Overview
A study by scientists at The Forsyth Institute reveals a new way to generate cartilage cells. The techniques, which involve modifying genes, could have significant implications in regenerative medicine for repairing cartilage injuries and degeneration.
The science and other stuff to know
Cartilage injuries and degeneration cause chronic pains in joints such as knees, shoulders, and hips. These disorders are caused by conditions like arthritis and temporomandibular joint disorder (TMJ), which affects over 350 million people worldwide, according to Global RA Network. Thankfully, an exciting medical breakthrough in tissue regeneration offers potential relief to patients.
In a paper published in Science Advances, scientists at The Forsyth Institute suggest a new approach for making cartilage cells, including a new understanding of a multifaced protein called β-catenin. This protein is involved in regulating and coordinating cell-cell adhesion (the mechanism of how cells interact with each other based on molecule reactions) and gene transcription.
The study’s first author, Dr. Maruyama, explained: “The goal of this study was to figure out how to regenerate cartilage. We wanted to determine how to control cell fate, to cause the somatic cell to become cartilage instead of bone.”
The team tested what would happen if β-catenin’s signaling capacity was only partially compromised. They discovered that the cells were unable to develop into bone or cartilage.

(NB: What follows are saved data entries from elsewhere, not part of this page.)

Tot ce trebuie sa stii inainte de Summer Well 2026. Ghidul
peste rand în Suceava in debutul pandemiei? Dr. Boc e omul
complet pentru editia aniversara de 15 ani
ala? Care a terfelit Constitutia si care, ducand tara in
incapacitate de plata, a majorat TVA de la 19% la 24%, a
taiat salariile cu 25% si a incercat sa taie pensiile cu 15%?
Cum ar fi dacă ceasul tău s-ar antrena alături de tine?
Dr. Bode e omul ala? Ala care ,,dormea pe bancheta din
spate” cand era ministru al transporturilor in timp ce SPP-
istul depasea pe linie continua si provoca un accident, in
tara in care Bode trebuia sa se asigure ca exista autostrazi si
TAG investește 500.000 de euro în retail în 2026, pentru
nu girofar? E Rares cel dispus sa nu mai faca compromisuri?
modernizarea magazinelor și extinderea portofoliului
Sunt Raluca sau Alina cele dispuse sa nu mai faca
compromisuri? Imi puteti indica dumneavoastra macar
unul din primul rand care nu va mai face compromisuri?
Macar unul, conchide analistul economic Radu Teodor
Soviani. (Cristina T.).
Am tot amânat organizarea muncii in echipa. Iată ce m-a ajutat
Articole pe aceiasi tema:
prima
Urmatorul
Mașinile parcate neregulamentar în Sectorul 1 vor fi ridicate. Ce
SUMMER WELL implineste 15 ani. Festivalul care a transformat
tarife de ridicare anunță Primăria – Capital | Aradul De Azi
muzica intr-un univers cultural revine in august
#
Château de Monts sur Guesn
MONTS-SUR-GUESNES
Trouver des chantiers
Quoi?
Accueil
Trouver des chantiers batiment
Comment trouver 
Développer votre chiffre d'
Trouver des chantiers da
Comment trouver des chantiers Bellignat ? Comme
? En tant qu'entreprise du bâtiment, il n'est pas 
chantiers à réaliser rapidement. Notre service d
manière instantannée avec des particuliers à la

Following the experiment, the researchers concluded that while Wnt signaling is a factor in bone creation, it’s insufficient for cartilage production.
The study team devised an alternative action of β-catenin, GATA 3, responsible for switching skeletal cell fate. This gene regulator activates the expression of genes unique to cartilage in cells.
“GATA3 binds to the genome sequences required for the reprogramming,” second author Dr. Wei Hsu said. “GATA3 is a game changer because we can use it to potentially change any somatic cell to become a cartilage-forming cell.”
So what?
The finding in this study opens new avenues in genome research for scientists to explore. It’s also an exciting breakthrough in tissue regeneration research that could have tremendous implications for creating new treatments for patients with cartilage injuries and degeneration.
Currently, there are no treatments that can regenerate cartilage.
What’s next?
In a similar study, researchers at the Stanford University School of Medicine figured out another way to regrow articular cartilage by causing slight injury to the joint tissue, then using chemical signals to steer the growth of skeletal stem cells as the injuries heal. The researchers need more experimentation to devise a cartilage regeneration solution. Unfortunately, we are far from human trials for a successful treatment, but there are promising studies.